- **Text block**
_____

When Lais Perlstein, originally from Brazil, moved to the Arizona desert, she made up her mind that she would do whatever it took to adapt to this environment rather than trying to coerce it to adapt to her needs.
“I think we are creating all of this comfort so that people can live comfortably in the desert, at a very high cost for the environment,” she said.
So the first thing she did when she purchased her Tempe home in 2013 was to install solar panels and remove the front and back lawns of the property.
Before installing solar panels, cooling the home during the summer months used to cost around $800 a month. Considering the home has four A/C systems, high ceilings and 30 feet of sliding glass doors, it’s not surprising.
But still, that’s a lot of money.
Nowadays, the price of cooling in the summer doesn’t exceed $400.
“You do need to have some cash,” Perlstein admits.
She put down $15,000 up front in order to install enough panels to offset about 50 percent of the energy consumption. The total amount of the loan is $30,000, meaning that she’s repaying the remaining $15,000 over time.
The good news is that her monthly payment is only $80 a month, and the interest rate of the loan is extremely low. Lower, in fact, than inflation rate.
So, if you do the math, spending $400 (at most) plus $80 for the loan, Perlstein is still spending a little over half what she would have if she hadn’t installed the panels.

_____

- **Data extracts**
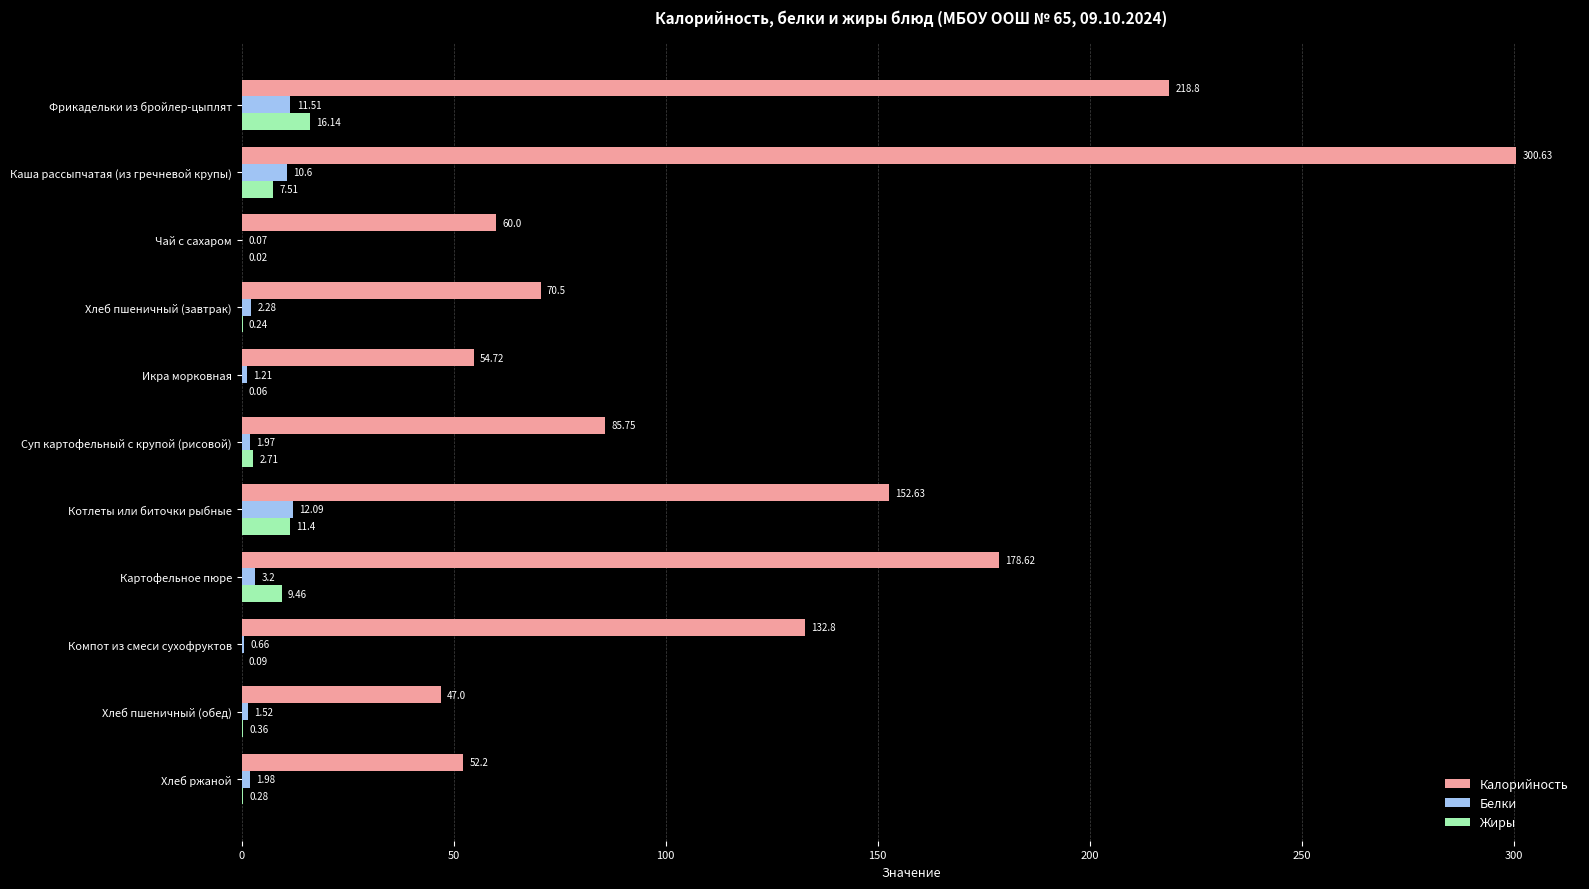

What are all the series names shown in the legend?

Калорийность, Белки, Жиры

_____

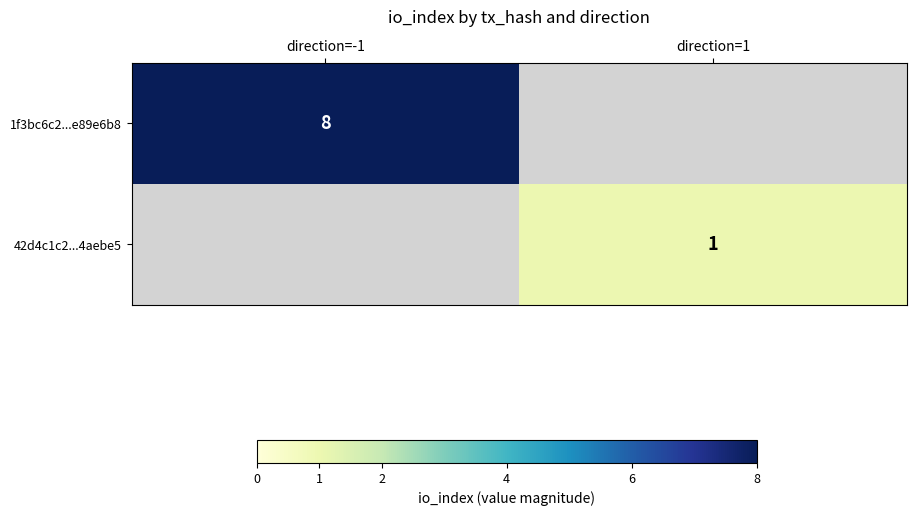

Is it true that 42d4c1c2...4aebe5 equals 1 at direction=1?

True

_____

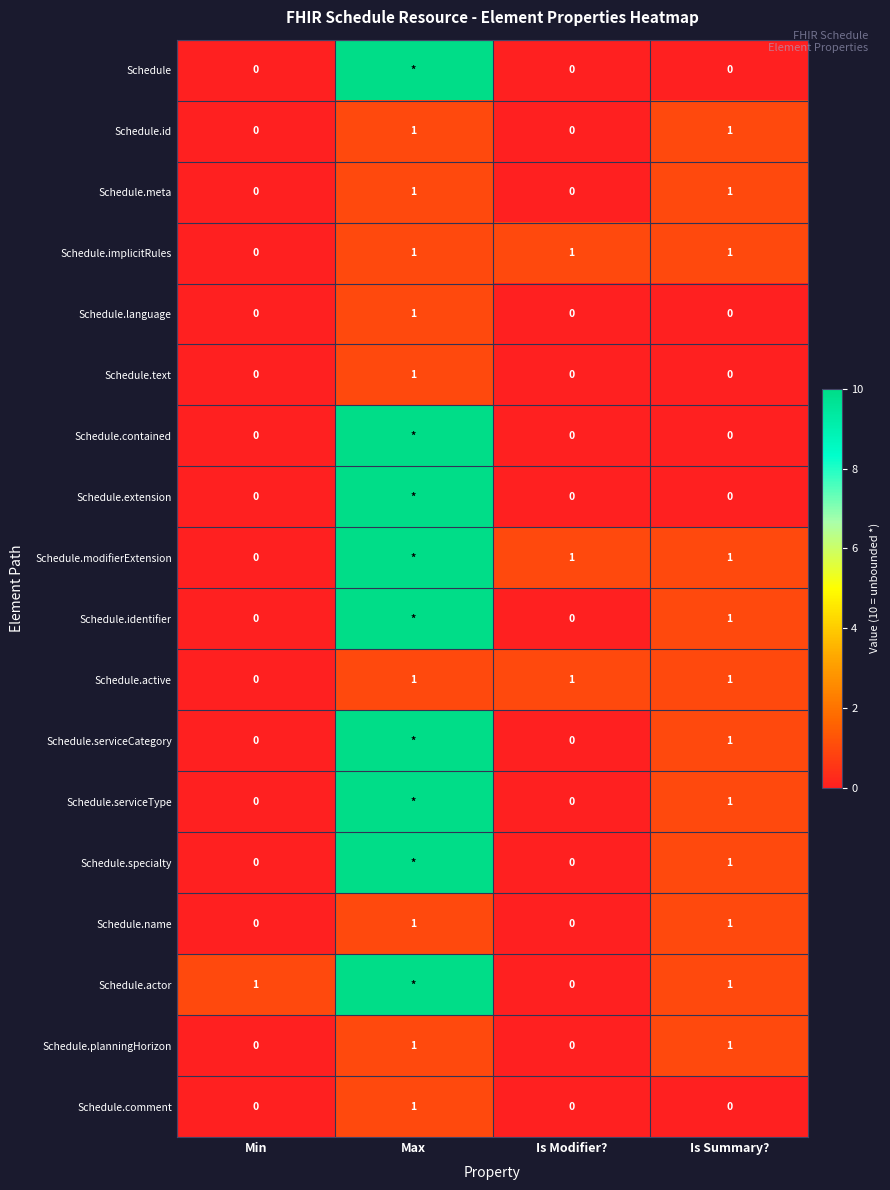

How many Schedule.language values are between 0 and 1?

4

_____

- **List of tasks**
**a)** In the solar panel text, make the paragraph that begins "Before installing solar panels" shorter, keeping its main facts.
**b)** Copy the solar panel text word for word from "Before installing solar" to "it’s not surprising.".

- **Solutions to the exercise**
**a)** Before the solar panels, summer cooling cost about $800 a month. That is unsurprising for a home with four A/C systems, high ceilings and 30 feet of sliding glass doors.

**b)**
Before installing solar panels, cooling the home during the summer months used to cost around $800 a month. Considering the home has four A/C systems, high ceilings and 30 feet of sliding glass doors, it’s not surprising.